Hire more analysts who don’t exist to interpret more telemetry that you should ignore in order to not detect attacks that will defeat the defenses you deploy at great cost.
The logic is surreal. Yet the technology is state of the art and the advice is well-intentioned. The products all work, in the sense that they do what the vendors say they do.
The cause of the madness is doctrinal. Defenses are static; the fact that they have to be static is an article of faith. In this spirit, they are deployed in depth, at known network and host control points, and behave in predictable ways. This makes sense in some cases. Unsophisticated attacks may well be detected. But known defenses stumble when they encounter unknown and unknowable attacks like the ones advanced attackers specialize in. These sophisticated attacks do great damage. Attackers know your defenses and evade them, using ingenious techniques and the assurance that you will remain static and predictable so they can be dynamic and unpredictable. Your cost of modifying the defense is high; even maintaining it is high. Their cost of designing a new or unknowable variant of an attack is close to zero. That’s why there are three billion attacks per year. How many times per year do you change your defenses?

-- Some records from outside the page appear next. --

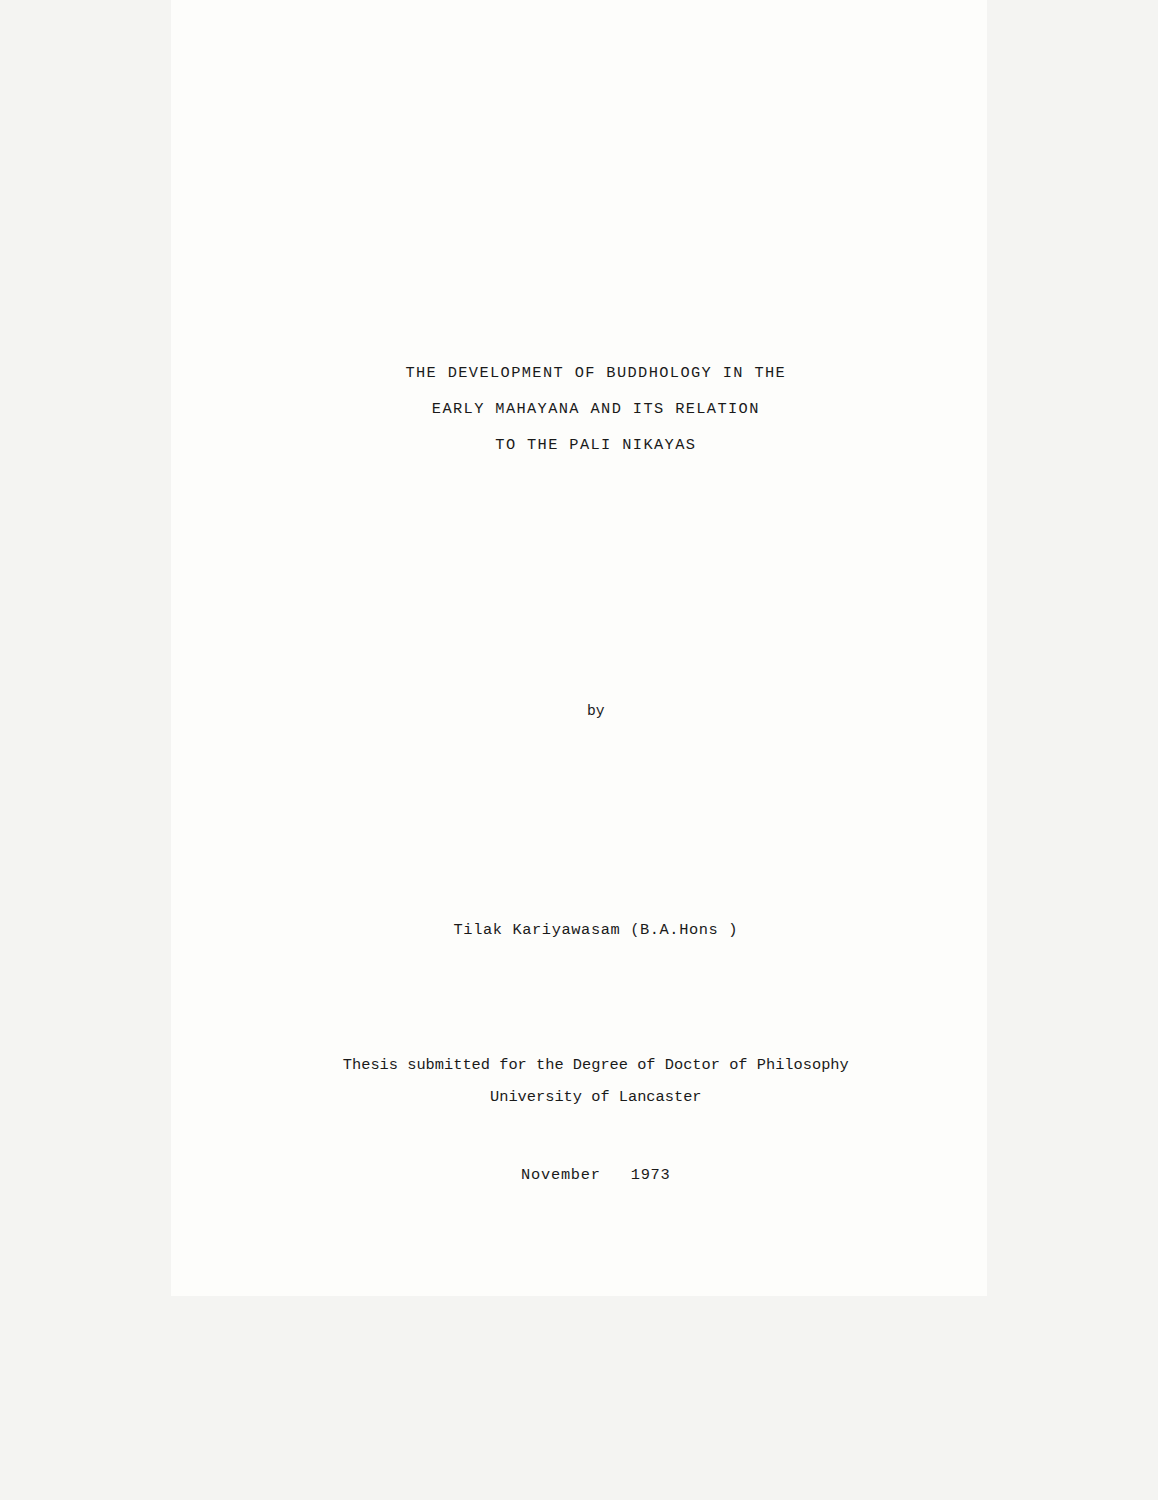The Development of Buddhology in the
Early Mahayana and its Relation
to the Pali Nikayas
by
Tilak Kariyawasam (B.A.Hons )
Thesis submitted for the Degree of Doctor of Philosophy
University of Lancaster
November 1973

We regularly see Moving Target Defense when the stakes are existential--in modern warfare, where mobility rules. Castles, forts, and fixed positions are relics of bygone times. Now the stakes are equally high on the cyber battlefield, and Moving Target Defense works there too. Moving Target Defense by Morphisec on the endpoint prevents in-memory attacks. It hides targets from attackers, shifting the cyber battlefield in favor of the defender.
When Morphisec’s Moving Target Defense technology is added to an endpoint, attacks cannot find the system resources they need to exploit the vulnerabilities they are targeting. Morphisec renders the system resources unknown and unknowable to the attack by randomizing the memory structures. In-memory attacks - ransomware, data exfiltration, zero days or unpatched vulnerabilities - are prevented deterministically: no detection, no monitoring, no rules, no signatures, no extraneous telemetry, no false positives or negatives. Think Maytag repairman. If you terminate the attack before the kill chain starts, you don’t need to do much.
When attacks target application vulnerabilities, the memory resources serve as the highway for the attack. What Morphisec does is move all the roads, all the intersections, all the buildings along the roads, and all the topography. Leaving behind no map, no forwarding address, no local guides. And it does this anew, every time an application loads. Entropy is high, which is bad news for attackers. The new math is the defender’s friend.
No target, no exploit. It’s more than game-changing; it’s game over.
Moving Target Defense restores the 24-hour day and gives the aspiring artist a violin to practice on. Common sense prevails and battling cyber-adversaries falls into just the right balance: 100% method, 0% madness.